:: About this task ::
Your answer must be the records below, repeated exactly, with every picture left out.

Top of Records

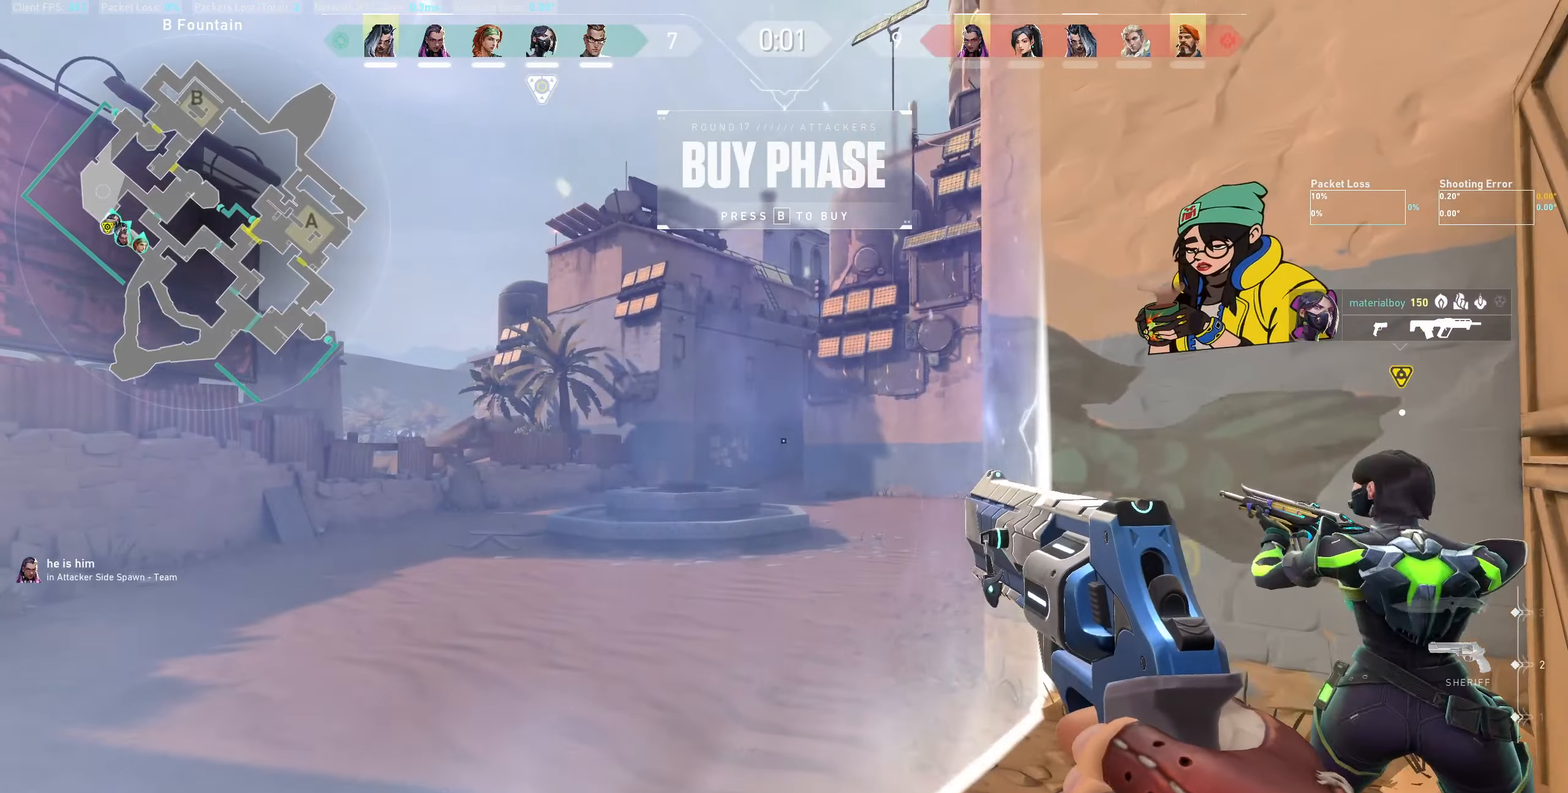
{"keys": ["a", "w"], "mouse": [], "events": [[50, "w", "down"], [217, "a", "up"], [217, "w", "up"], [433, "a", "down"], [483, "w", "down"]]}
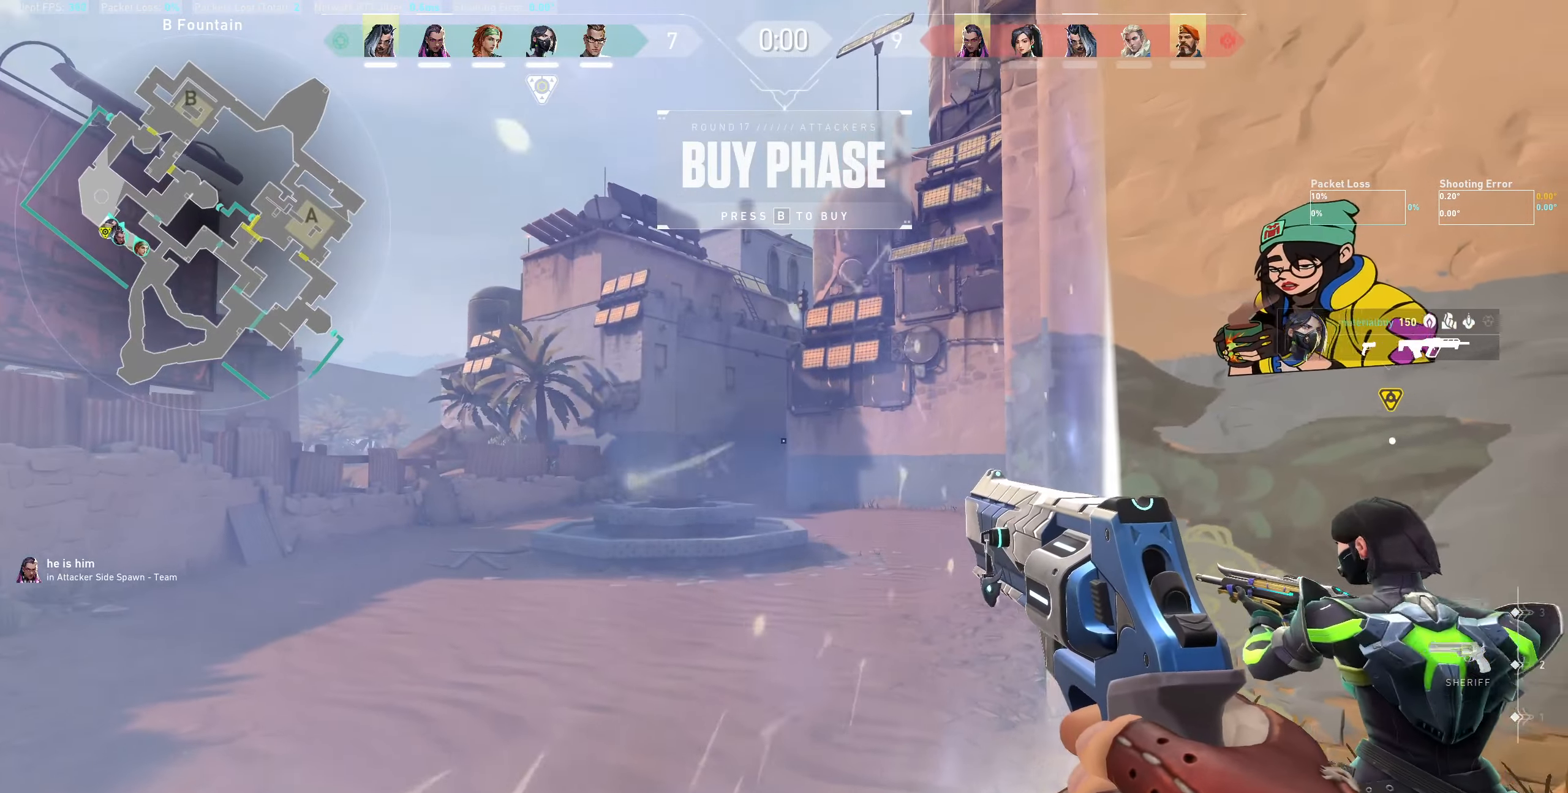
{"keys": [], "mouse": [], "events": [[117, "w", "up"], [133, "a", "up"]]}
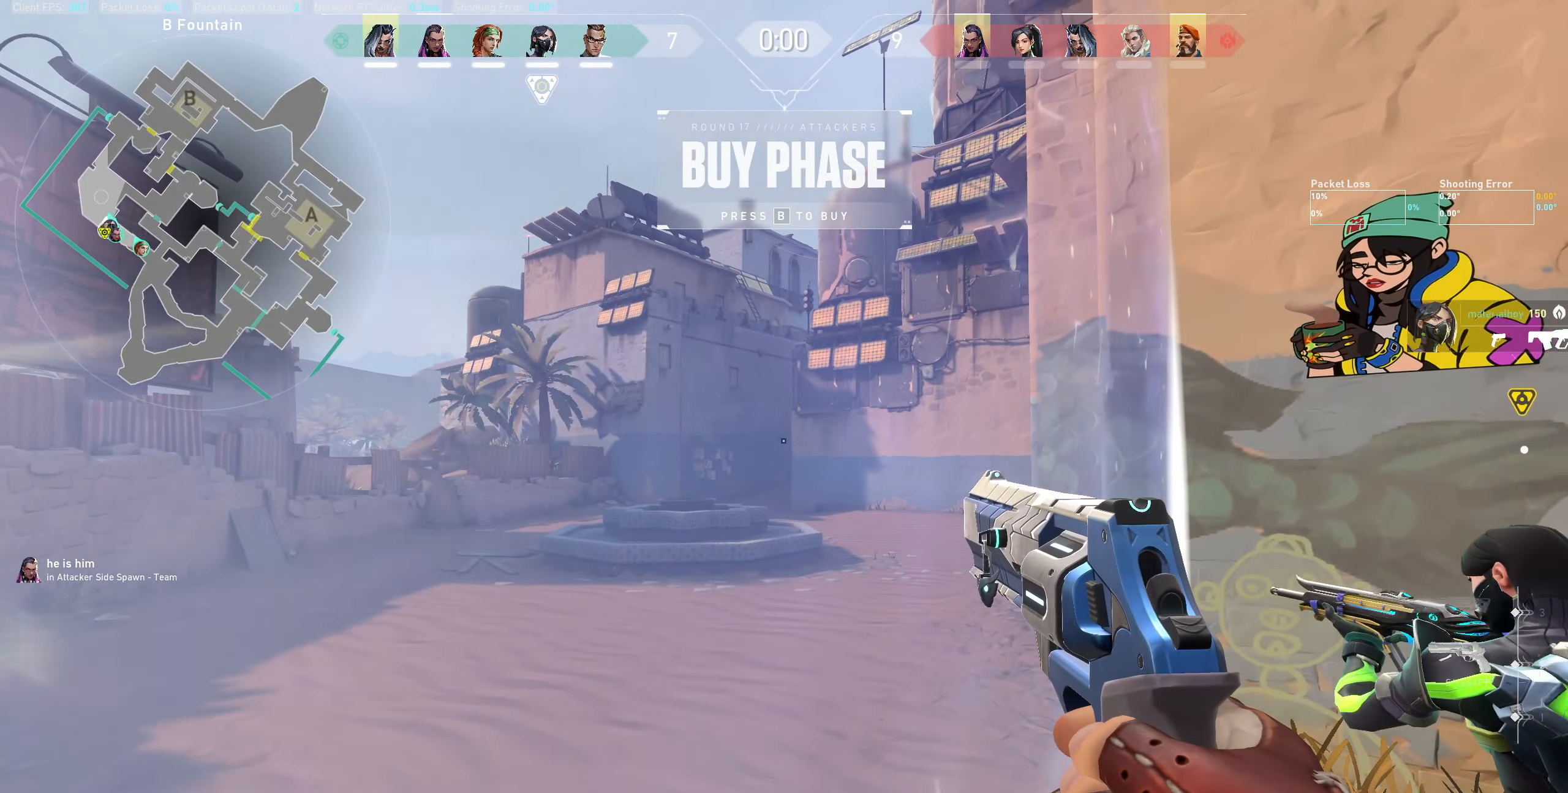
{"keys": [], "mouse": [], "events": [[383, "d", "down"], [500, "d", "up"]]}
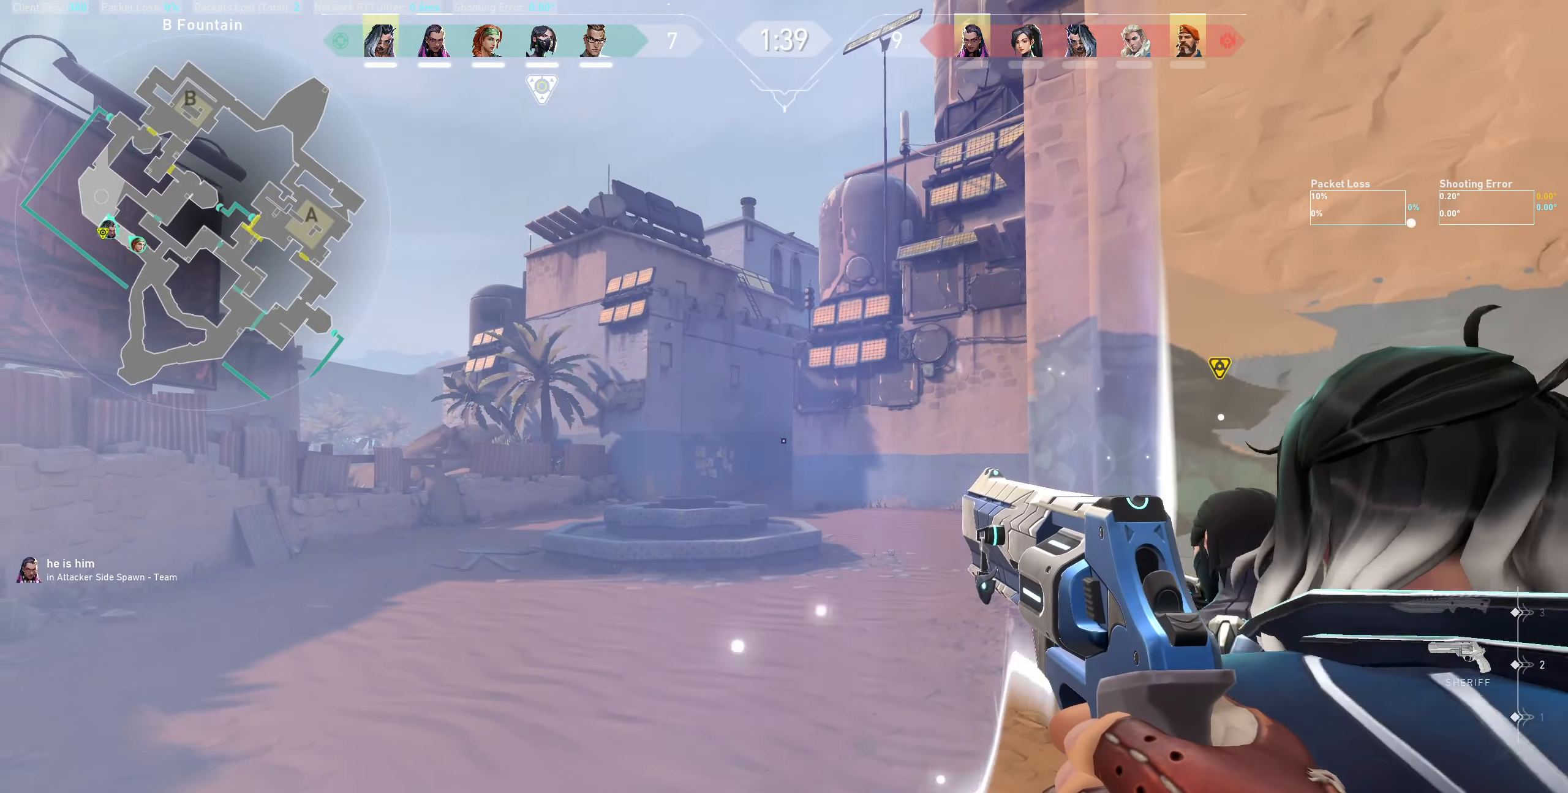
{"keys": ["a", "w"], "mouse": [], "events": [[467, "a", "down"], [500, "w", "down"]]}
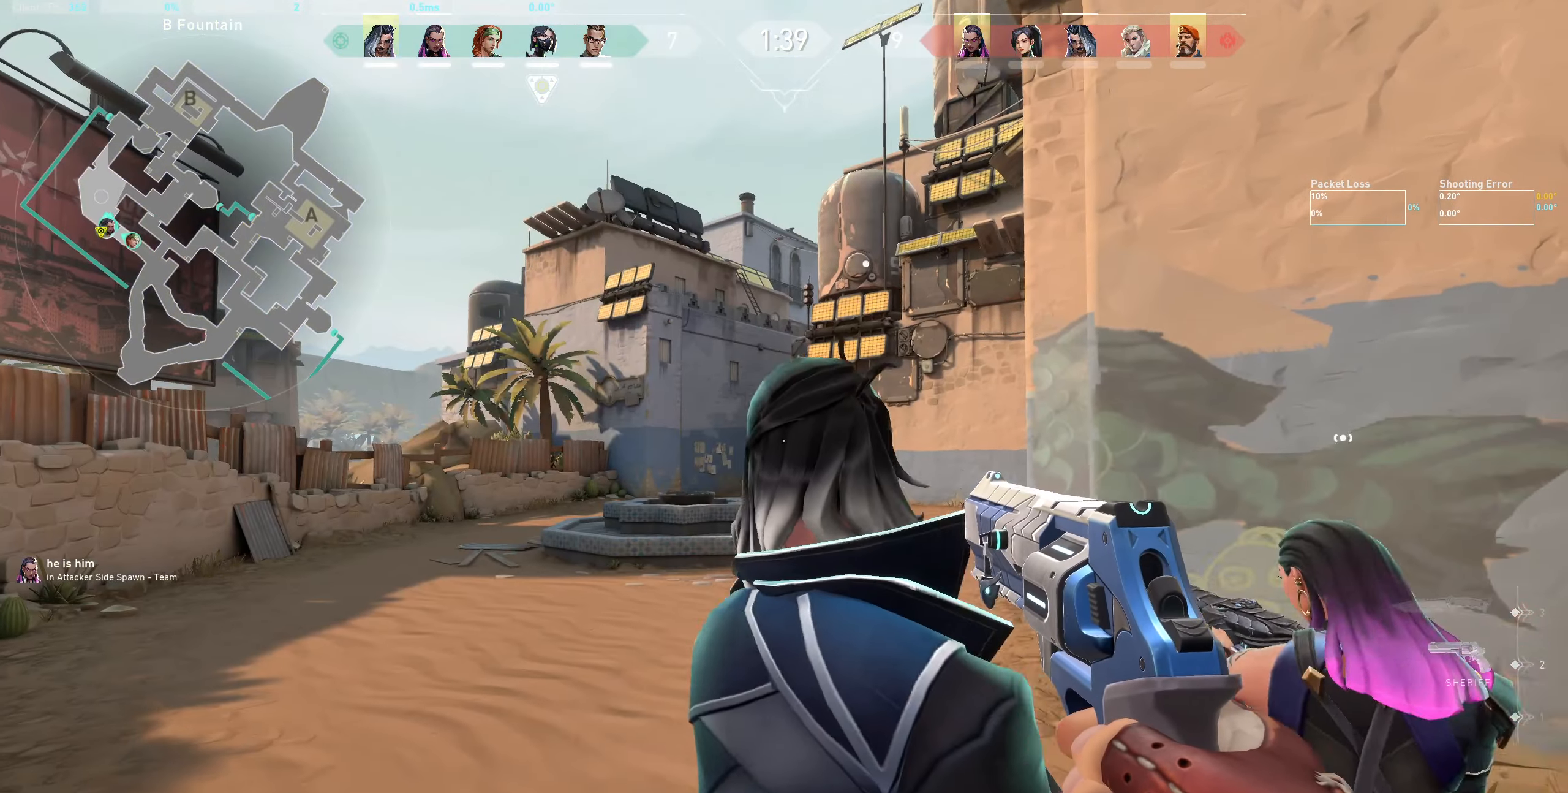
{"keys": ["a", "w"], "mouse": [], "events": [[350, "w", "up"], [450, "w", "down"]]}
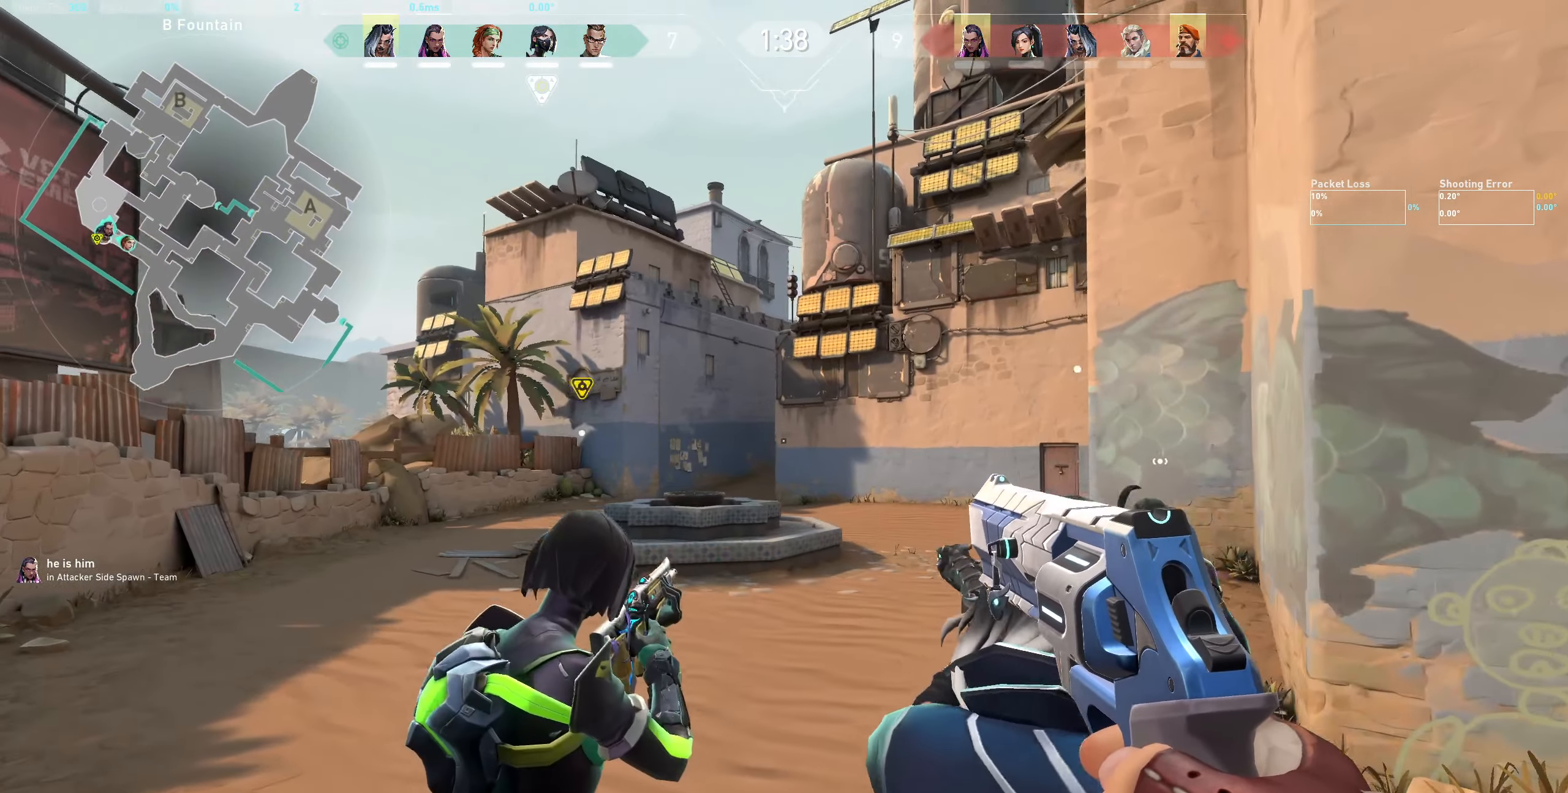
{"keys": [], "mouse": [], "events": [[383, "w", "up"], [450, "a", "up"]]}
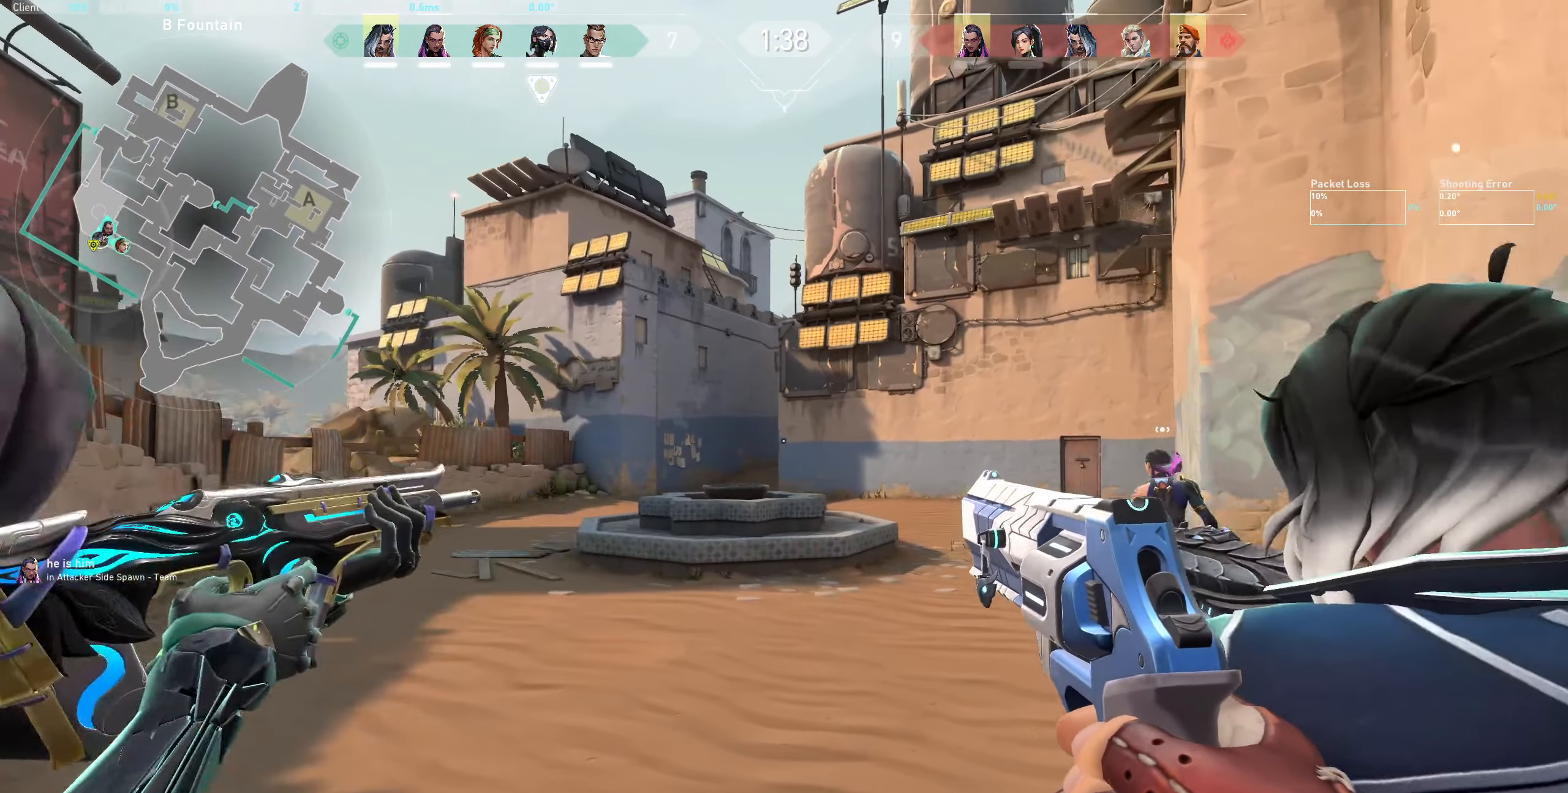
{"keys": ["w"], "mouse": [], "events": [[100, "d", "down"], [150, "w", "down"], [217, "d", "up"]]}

Bottom of Records

:: Task output ::
{"keys": ["a", "w"], "mouse": [], "events": [[50, "w", "down"], [217, "a", "up"], [217, "w", "up"], [433, "a", "down"], [483, "w", "down"]]}
{"keys": [], "mouse": [], "events": [[117, "w", "up"], [133, "a", "up"]]}
{"keys": [], "mouse": [], "events": [[383, "d", "down"], [500, "d", "up"]]}
{"keys": ["a", "w"], "mouse": [], "events": [[467, "a", "down"], [500, "w", "down"]]}
{"keys": ["a", "w"], "mouse": [], "events": [[350, "w", "up"], [450, "w", "down"]]}
{"keys": [], "mouse": [], "events": [[383, "w", "up"], [450, "a", "up"]]}
{"keys": ["w"], "mouse": [], "events": [[100, "d", "down"], [150, "w", "down"], [217, "d", "up"]]}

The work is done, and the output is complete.